Konstas has already experienced international success as a key part of Australia’s Under-19 World Cup-winning outfit in South Africa earlier this year, where he notched a century against West Indies.

But even that tournament triumph must have paled alongside his two stunning knocks over the past three days that were witnessed first-hand by national selection panel chair George Bailey and Test skipper Pat Cummins who was at Cricket Central on Tuesday.

In just his fifth Shield appearance, Konstas plundered 13 boundaries and four sixes in his maiden century that was characterised by precision driving through the off-side when SA’s bowlers offered him width.

But the opener, whose batting coach is former Bangladesh first-class player Tahmid Islam with ex-Australia allrounder Shane Watson enlisted as a mindfulness mentor, also showed a preparedness to latch on to anything short as well as deft footwork against spin.

All of Konstas’s four sixes in the first innings were the result of hefty blows over mid-on and mid-wicket, and it was another slog-sweep beyond the boundary off Ben Manenti that carried him to his historic hundred today.

Even before that ball had landed at deep mid-wicket he was walking towards his NSW teammates in the dug-out, proudly pointing to the Blues logo on his shirt.

By dint of his exploits on day one of the Shield season, Konstas had become the youngest New South Wales batter since Kurtis Patterson (in 2011-12) to post a score of 150 or more.
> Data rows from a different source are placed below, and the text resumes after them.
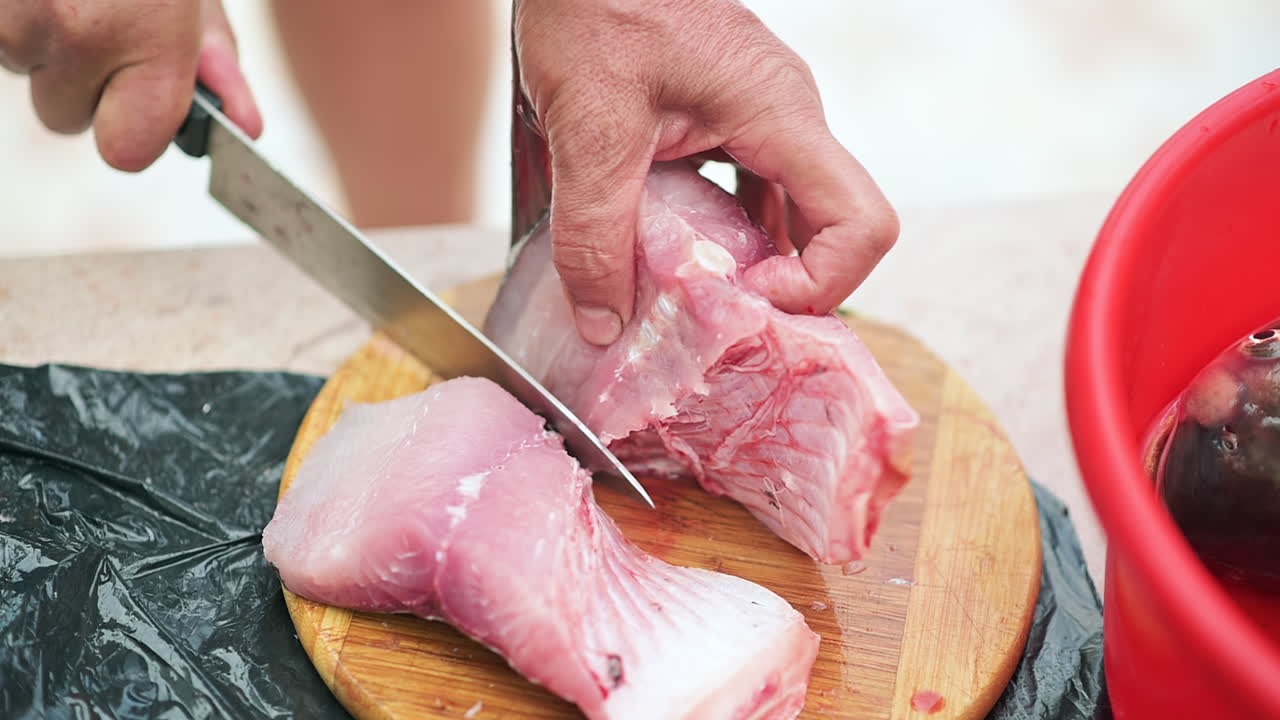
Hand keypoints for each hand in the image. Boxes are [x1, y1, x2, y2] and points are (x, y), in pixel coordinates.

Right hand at [0, 0, 261, 171]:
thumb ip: (217, 62)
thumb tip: (246, 128)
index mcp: (151, 35)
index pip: (128, 151)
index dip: (133, 130)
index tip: (138, 101)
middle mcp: (79, 33)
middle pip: (65, 118)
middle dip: (79, 82)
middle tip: (101, 20)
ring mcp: (20, 20)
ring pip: (26, 71)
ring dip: (45, 43)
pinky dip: (13, 18)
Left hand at [514, 0, 897, 344]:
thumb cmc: (595, 6)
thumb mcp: (590, 129)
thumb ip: (595, 234)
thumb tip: (605, 324)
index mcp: (780, 114)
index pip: (861, 222)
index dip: (821, 283)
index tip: (750, 300)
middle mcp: (787, 119)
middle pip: (834, 229)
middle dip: (787, 290)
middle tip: (721, 323)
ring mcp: (761, 120)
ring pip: (789, 216)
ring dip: (751, 267)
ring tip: (692, 303)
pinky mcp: (729, 122)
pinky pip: (750, 195)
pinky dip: (722, 238)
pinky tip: (669, 258)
Patterson, the most recent Blues’ player to earn a Baggy Green Cap when called up against Sri Lanka in 2019, was aged 18 years 236 days when he scored 157 against WA at the SCG.
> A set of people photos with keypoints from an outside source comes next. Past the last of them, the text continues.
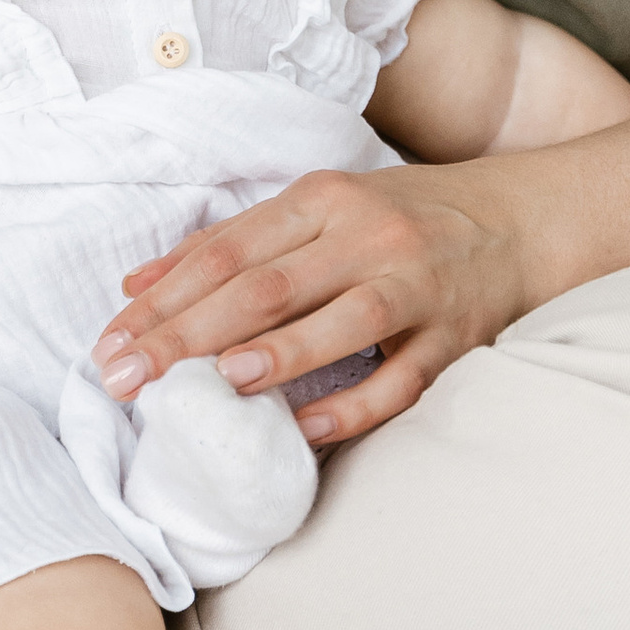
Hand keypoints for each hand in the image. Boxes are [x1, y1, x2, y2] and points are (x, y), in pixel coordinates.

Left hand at [94, 163, 533, 445]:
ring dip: (280, 352)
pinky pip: (404, 378)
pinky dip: (356, 404)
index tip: (110, 343)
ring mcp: (416, 286)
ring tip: (221, 382)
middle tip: (129, 377)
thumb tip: (134, 287)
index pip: (227, 251)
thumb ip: (228, 246)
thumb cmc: (398, 219)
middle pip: (267, 285)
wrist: (520, 220)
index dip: (164, 298)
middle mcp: (367, 236)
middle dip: (189, 334)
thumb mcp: (316, 211)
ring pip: (343, 320)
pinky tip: (310, 428)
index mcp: (323, 201)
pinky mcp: (456, 336)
And only two other players – Marcus Harris (157 for WA against Queensland in 2010-11) and Clem Hill (206no for SA against NSW at the SCG in 1895-96) can claim a Shield score of 150-plus before turning 19.

Unlike his largely flawless 152 on Tuesday, Kostas received a couple of reprieves during his innings of almost five hours today.
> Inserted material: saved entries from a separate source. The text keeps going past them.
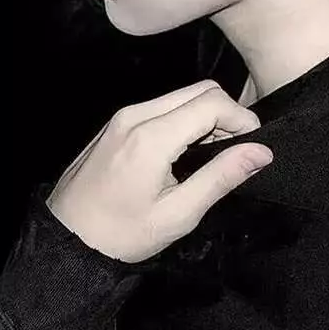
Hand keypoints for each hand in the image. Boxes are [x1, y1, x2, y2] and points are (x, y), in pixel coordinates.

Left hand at [45, 80, 273, 263]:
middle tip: (234, 153)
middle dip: (227, 115)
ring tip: (210, 158)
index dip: (243, 120)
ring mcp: (122, 118)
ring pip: (181, 97)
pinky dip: (184, 121)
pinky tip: (185, 156)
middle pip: (199, 90)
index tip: (253, 147)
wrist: (68, 239)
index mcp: (151, 137)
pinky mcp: (117, 125)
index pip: (213, 102)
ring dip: (206, 118)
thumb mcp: (179, 214)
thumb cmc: (121, 234)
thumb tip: (260, 152)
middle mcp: (135, 117)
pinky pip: (161, 108)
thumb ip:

He was missed before he had scored when Test keeper Alex Carey dropped a chest-high chance off Nathan McAndrew in the second over of the Blues’ innings.

And on 21 he miscued a pull off Brendan Doggett that narrowly eluded Henry Hunt who dived full length forward after sprinting in from the deep mid-wicket boundary.

But for much of the remainder of his stay, the prolific runs scorer in Sydney’s under-age competitions since age 10 remained in control and unfazed until he unselfishly holed out to deep mid-off chasing quick runs asa declaration loomed.

“Sam Konstas is, from a batting perspective, one of the most mature young players I’ve come across,” NSW coach Greg Shipperd had earlier told cricket.com.au ahead of the current season getting underway.

“He’s got a real poise about himself at the crease.

“But equally, he’s got a really open mind about batting.

“His work ethic is terrific.

“So he’s fitted into our team like a glove, and there’s just an assuredness about his game.

“I think he can go all the way – I’m fairly confident of that.”